Rolling Pennies
I've sorted, counted, stacked and rolled my last penny.
Growing up, Mom would collect pennies in a big metal and cardboard tube (I think it was a pink bunny), and she, Paul, and I would sort and count them.
Neither Paul, nor I particularly liked sorting and counting things, but Mom bribed us. If we found a coin with our birthyear on it, we were allowed to keep it as our own. So we sorted pennies from dimes and nickels, and stacked them in groups of 10. Mom would stuff our stacks of 10 down into the brown paper in groups of 50. The way I remember it, we must have rolled tens of thousands of pennies. In all reality, it was probably about $40 worth of pennies, nickels, and dimes.
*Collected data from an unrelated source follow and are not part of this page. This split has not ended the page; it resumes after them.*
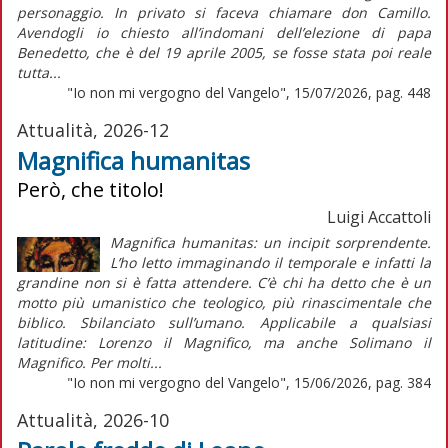
personaggio. In privato si faceva chiamare don Camillo.
Avendogli io chiesto all’indomani dell’elezione di papa
Benedetto, che è del 19 aprile 2005, se fosse stata poi reale
tutta...
"Io non mi vergogno del Vangelo", 15/07/2026, pag. 448
Attualità, 2026-12
Magnifica humanitas
Però, che titolo!
Luigi Accattoli
Magnifica humanitas: un incipit sorprendente.
L’ho letto immaginando il temporale e infatti la
grandine non si è fatta attendere. C’è chi ha detto che è un
motto più umanistico che teologico, più rinascimentale che
biblico. Sbilanciato sull’umano. Applicabile a qualsiasi
latitudine: Lorenzo il Magnifico, ma anche Solimano il
Magnifico. Per molti...
"Io non mi vergogno del Vangelo", 15/06/2026, pag. 384
Attualità, 2026-10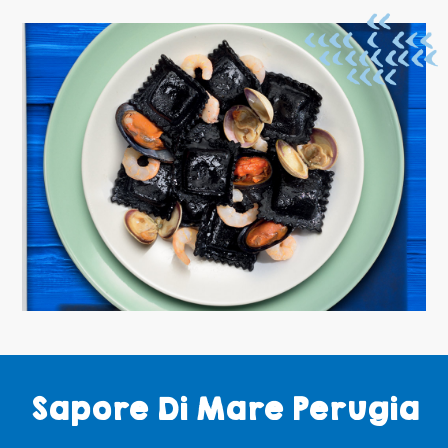
Sapore Di Mare Perugia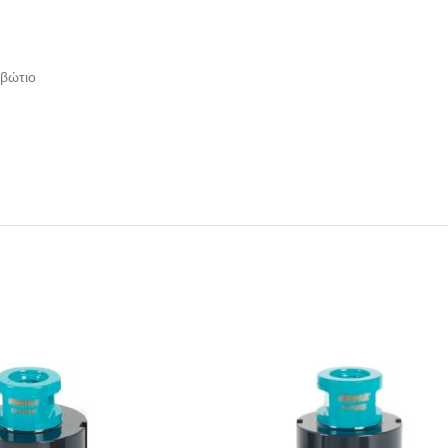
ιβώτιο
What we didn't know is that Mom was making us roll coins so we could start our first savings accounts at the credit union. We each started with the minimum of about $25, and she encouraged us to take whatever money we could save and deposit it into our accounts.
A few years later, Papa made me spend some spare time rolling coins with him. He said it was so we could afford to pay the grocery bill because I ate too much.
Coin counting remained a staple well until my hears at Harding. During my freshman year, I learned to stack quarters and dimes neatly on the desk so the pizza guy could count all $7.56 plus a $2 tip quickly. After feeling too guilty about paying the pizza delivery guy with coins, I started collecting my coins in a plastic cup.
I collected them until my senior year, when I sorted, stacked, and packed them neatly into their paper rolls. I took them down to the bank, and they said, "oh honey, we don't do that any more. Break them out of the rolls and pour those coins into this bucket. We have a machine over there that does all that for you."
So I broke all of my hard work apart, poured the coins into the bucket, and let the machine do what took me about 4 hours in 30 to 40 seconds--it was $78 and change.
I use a smaller cup now, and I filled it up over the past year. So I took it to the credit union, asked a customer service rep to show me how to use the machine, and poured my coins into the hole on top. It ate my coins and rewarded me with a receipt.
Somehow I miss sitting at the kitchen table, sorting pennies and nickels, checking the dates, and marveling at how anything from the 60's could still be useful today.